There are many ways of running faster, but the biggest issue I find that slows runners down is the dreaded heel strike. Forefront or mid foot running will not only speed you up but will make your running more efficient and smooth, as well as reduce injury.

How does heel striking develop?

Heel striking is caused by overcushioned trainers as they encourage you to make full use of the cushioning around your foot, which includes your heel area. This means you end up landing on your heel as a natural response because you don’t suffer a pain penalty of hitting your heel bone against the ground.

Why is it such an issue?

Not only does heel striking overload joints and muscles but it also acts as a natural brake with every step. Each time you land on your heel, biomechanically your leg is outstretched in front of your torso.

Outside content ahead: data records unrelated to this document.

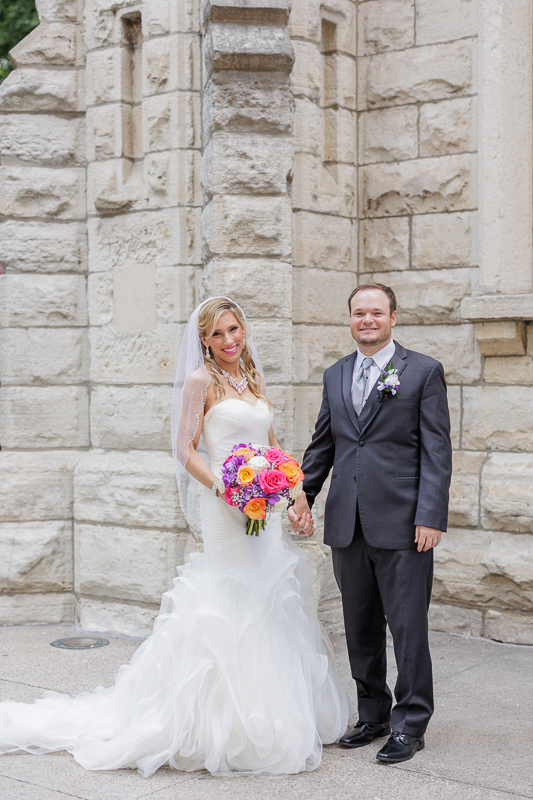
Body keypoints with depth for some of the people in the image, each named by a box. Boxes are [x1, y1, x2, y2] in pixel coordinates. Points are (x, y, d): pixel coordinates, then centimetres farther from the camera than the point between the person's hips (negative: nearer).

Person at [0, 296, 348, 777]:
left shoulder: (254, 380, 15)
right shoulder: (202, 381, -5)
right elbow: (186, 450, -9)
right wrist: (224, 488, -21)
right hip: (226, 508, -7)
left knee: (272, 605, 10)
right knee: (233, 606, -4)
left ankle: (275, 715, 23)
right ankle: (228, 723, 7)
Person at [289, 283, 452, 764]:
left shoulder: (424, 372, -1)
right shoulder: (335, 375, 14)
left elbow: (436, 450, -5)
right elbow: (322, 444, 19)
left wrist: (431, 517, -12)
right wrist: (303, 495, 7)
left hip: (402, 525, -5)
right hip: (348, 525, 5)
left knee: (408, 628, 0)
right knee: (361, 629, 13)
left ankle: (410, 725, 13)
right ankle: (373, 715, 27)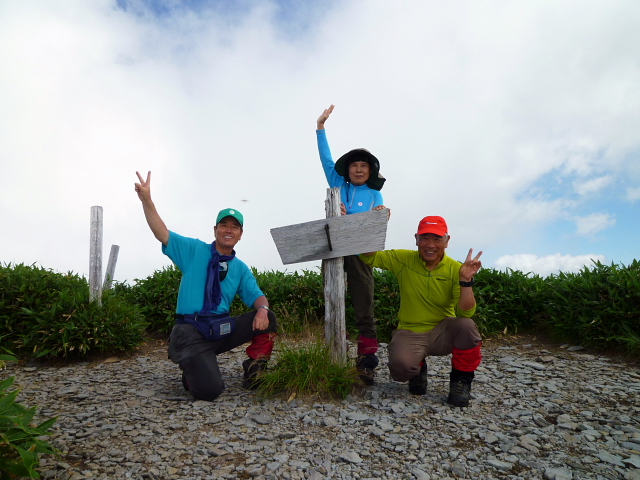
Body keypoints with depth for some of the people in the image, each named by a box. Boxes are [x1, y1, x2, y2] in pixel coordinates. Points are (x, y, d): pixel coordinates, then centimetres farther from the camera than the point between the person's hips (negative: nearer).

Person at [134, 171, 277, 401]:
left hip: (223, 328, 4)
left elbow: (256, 296, 5)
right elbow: (162, 234, -9)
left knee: (266, 319, -18)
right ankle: (193, 370, 16)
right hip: (192, 332, -4)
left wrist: (262, 309, -20)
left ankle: (254, 367, 6)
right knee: (209, 390, -22)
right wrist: (146, 200, -23)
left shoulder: (241, 268, 11)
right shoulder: (194, 250, 1)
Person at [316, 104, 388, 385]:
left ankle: (366, 361, -3)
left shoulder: (374, 194, 12)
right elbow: (326, 159, 10)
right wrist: (320, 128, 4)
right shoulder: (338, 185, 15)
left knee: (364, 307, -4)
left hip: (360, 251, -1)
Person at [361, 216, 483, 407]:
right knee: (400, 367, -30)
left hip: (442, 333, 1)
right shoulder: (403, 259, -5)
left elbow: (465, 312, -16)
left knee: (467, 325, -32)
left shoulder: (455, 269, -8)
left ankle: (460, 381, -2)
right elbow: (369, 257, -7)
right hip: (410, 333, 0)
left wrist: (466, 280, -31)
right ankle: (418, 369, 13)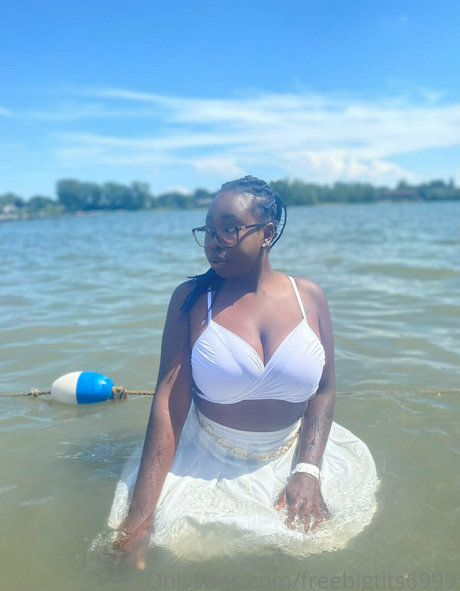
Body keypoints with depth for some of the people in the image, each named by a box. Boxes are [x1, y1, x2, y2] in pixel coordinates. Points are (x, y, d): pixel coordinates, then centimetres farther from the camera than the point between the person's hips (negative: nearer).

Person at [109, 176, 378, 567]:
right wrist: (140, 517, -22)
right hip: (208, 461, -2)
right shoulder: (190, 298, -11)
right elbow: (169, 404, -18)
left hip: (293, 456, 3)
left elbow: (324, 390, -1)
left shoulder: (308, 296, -5)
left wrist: (308, 470, -14)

That means the force of your forward motion is returned back up the leg through the joints, tendons and muscles stopping your progress and increasing your risk of various foot, heel, ankle, shin, knee and hip injuries.

Is it hard to change?

Becoming a forefront runner isn’t difficult, although many think it is. For example, if you take your shoes off and run around the garden, you’ll see you naturally become a forefoot runner as your stride adapts to the lack of cushioning. This is because we are naturally born to run in this way.

What can I do to solve it?

  • Try this helium balloon technique, which does require a little imagination on your part!
  • Imagine you have a large helium balloon (about the size of a beach ball), attached to your running top.
  • Visualise the balloon lifting you off the ground, so your heels lift up but your toes are still in contact with the ground.
  • As you run, imagine the balloon is still attached to your shoulders, lifting you off the ground. Be aware of what the balloon is doing to your posture. You should have a straight back and a nice long neck, looking into the distance.
  • Keep your posture strong and concentrate on your technique. If you feel yourself slumping back into heel striking, stop, reset yourself and after a quick rest have another go. You’ll soon notice how much more fluid and efficient your stride is, resulting in quicker splits. Keep practising then go and smash your old heel striking PBs!


Take it easy to begin with as you’ll be using muscles in ways they have not been used for a long time. Start off with
short runs and build up the distance gradually, taking care to notice problems such as tight muscles and allowing plenty of recovery time before your next run.